[BEGIN]

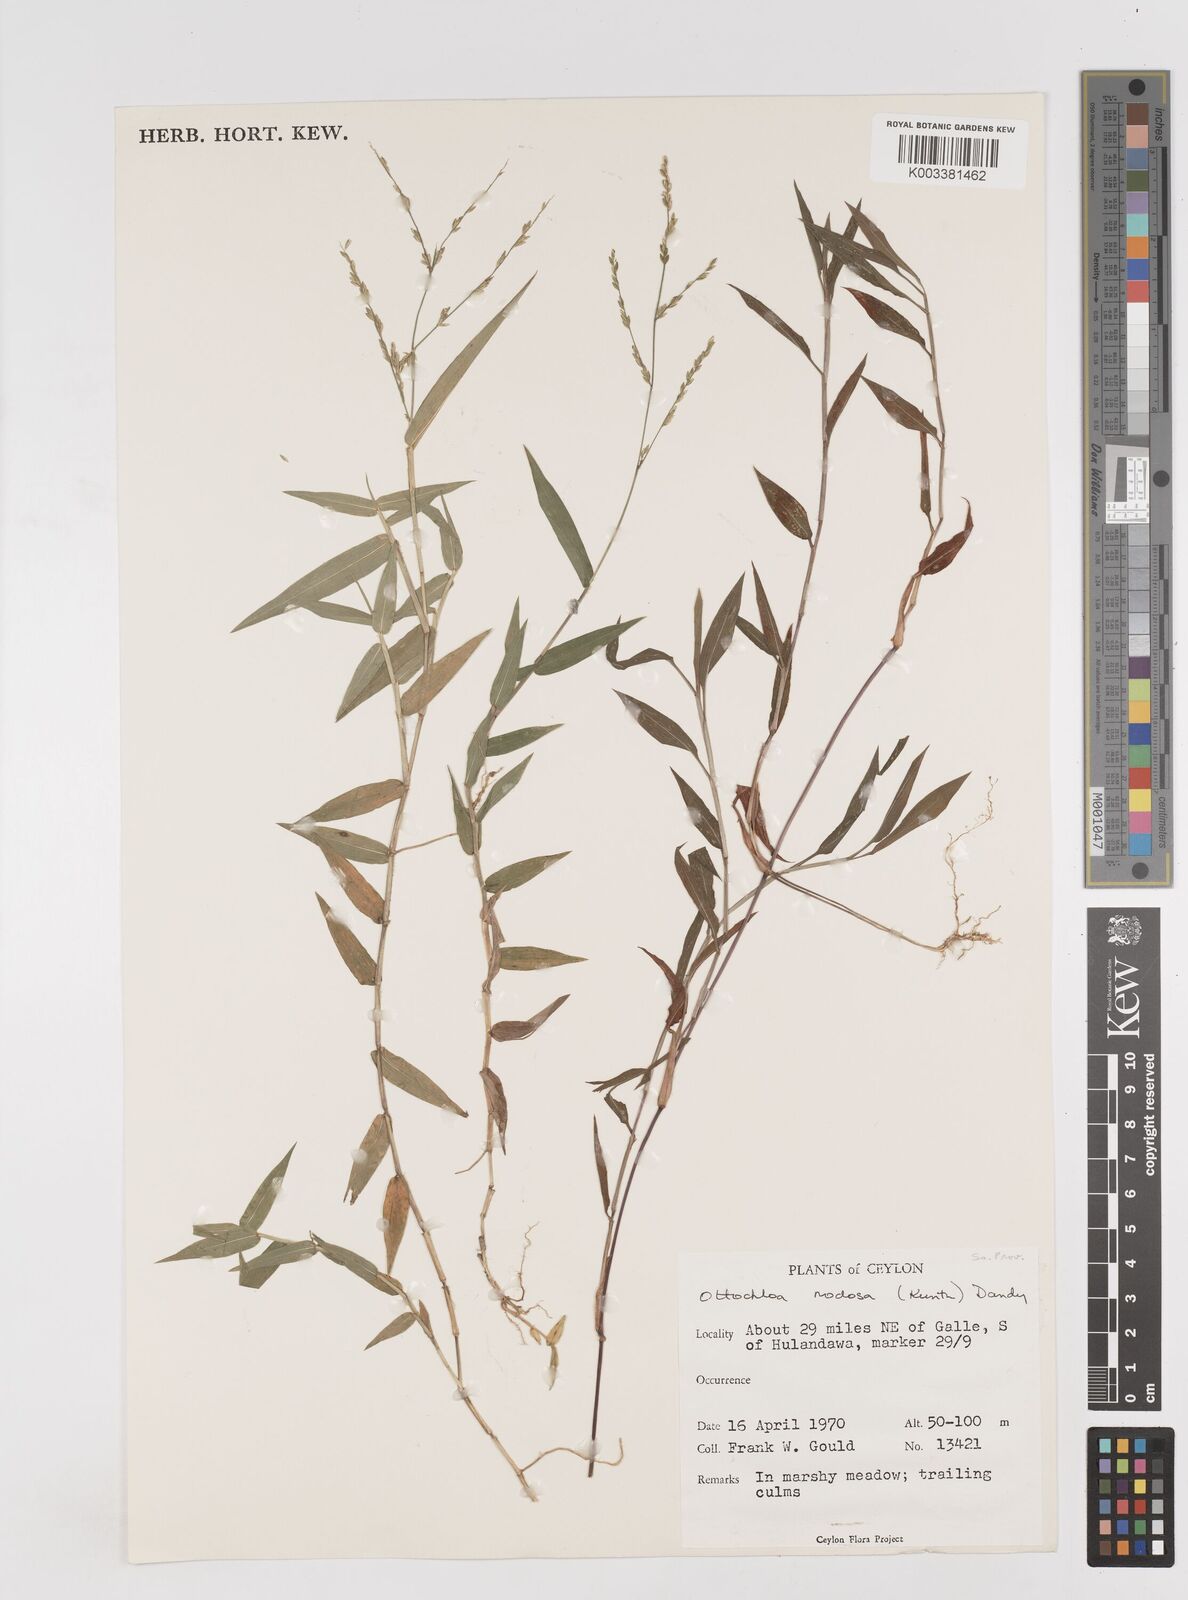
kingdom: Plantae
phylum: Tracheophyta
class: Liliopsida
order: Poales
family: Poaceae
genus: Ottochloa
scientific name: Ottochloa nodosa
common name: Slender-panic grass
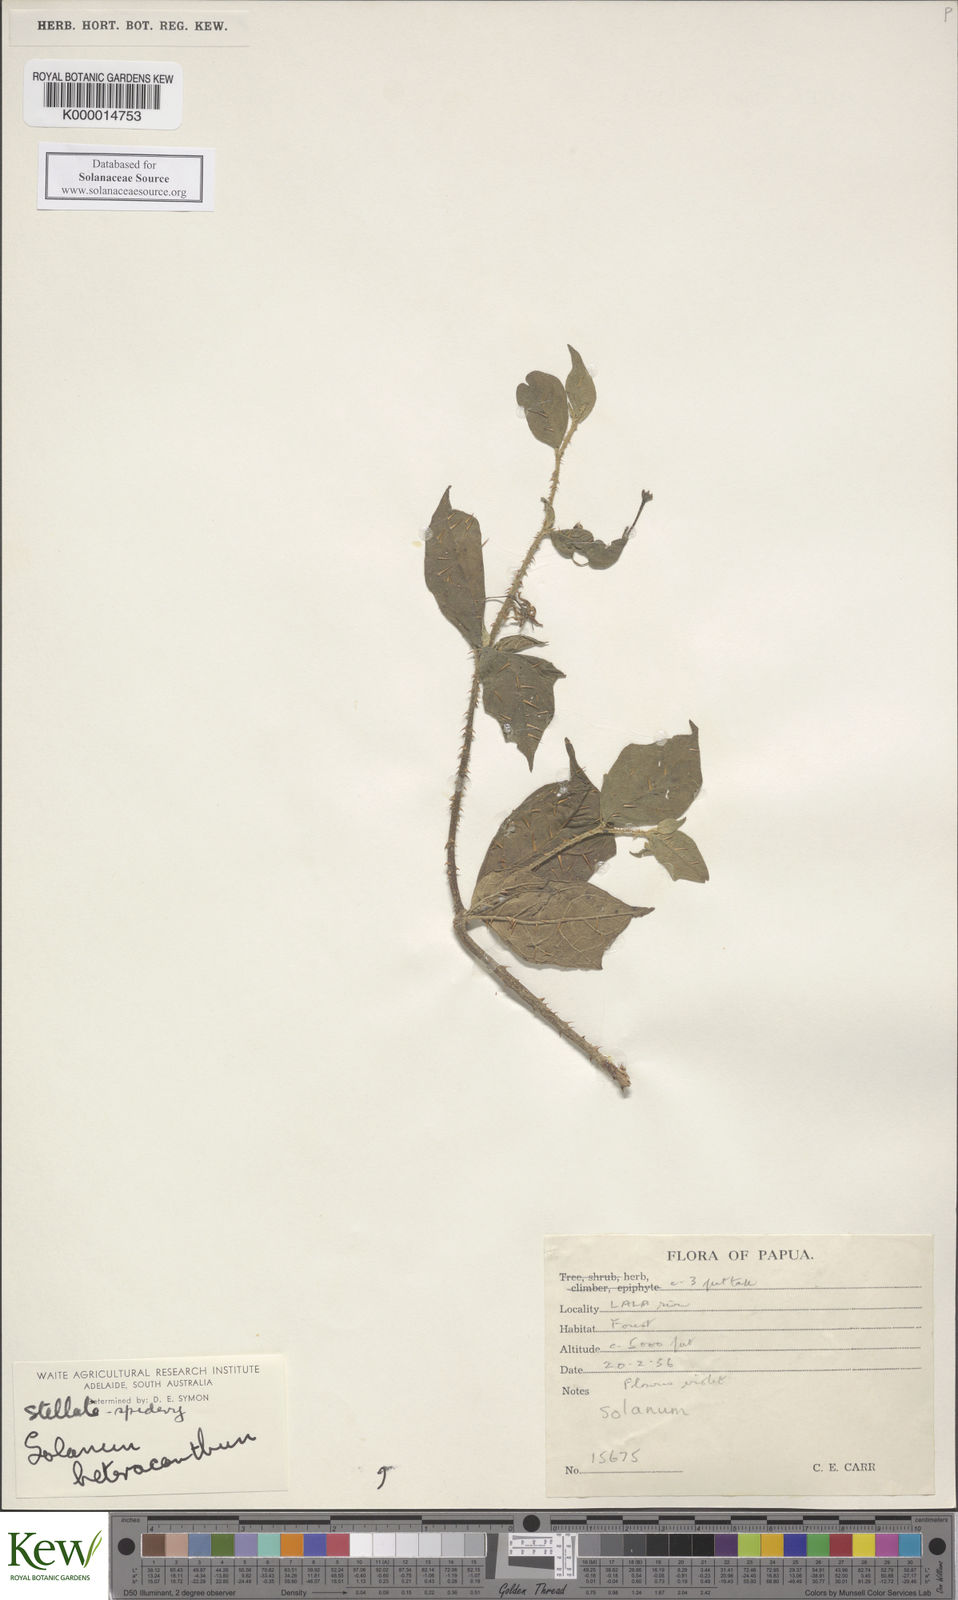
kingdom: Plantae
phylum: Tracheophyta
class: Magnoliopsida
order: Solanales
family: Solanaceae
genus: Solanum
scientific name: Solanum galactites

[END]

▸ To do:
Swap "scientific name" for "binomial" everywhere in the material above and write the lines out again, leaving out the pictures and changing nothing else.

▸ Solution to the exercise:
kingdom: Plantae
phylum: Tracheophyta
class: Liliopsida
order: Poales
family: Poaceae
genus: Ottochloa
binomial: Ottochloa nodosa
common name: Slender-panic grass
kingdom: Plantae
phylum: Tracheophyta
class: Magnoliopsida
order: Solanales
family: Solanaceae
genus: Solanum
binomial: Solanum galactites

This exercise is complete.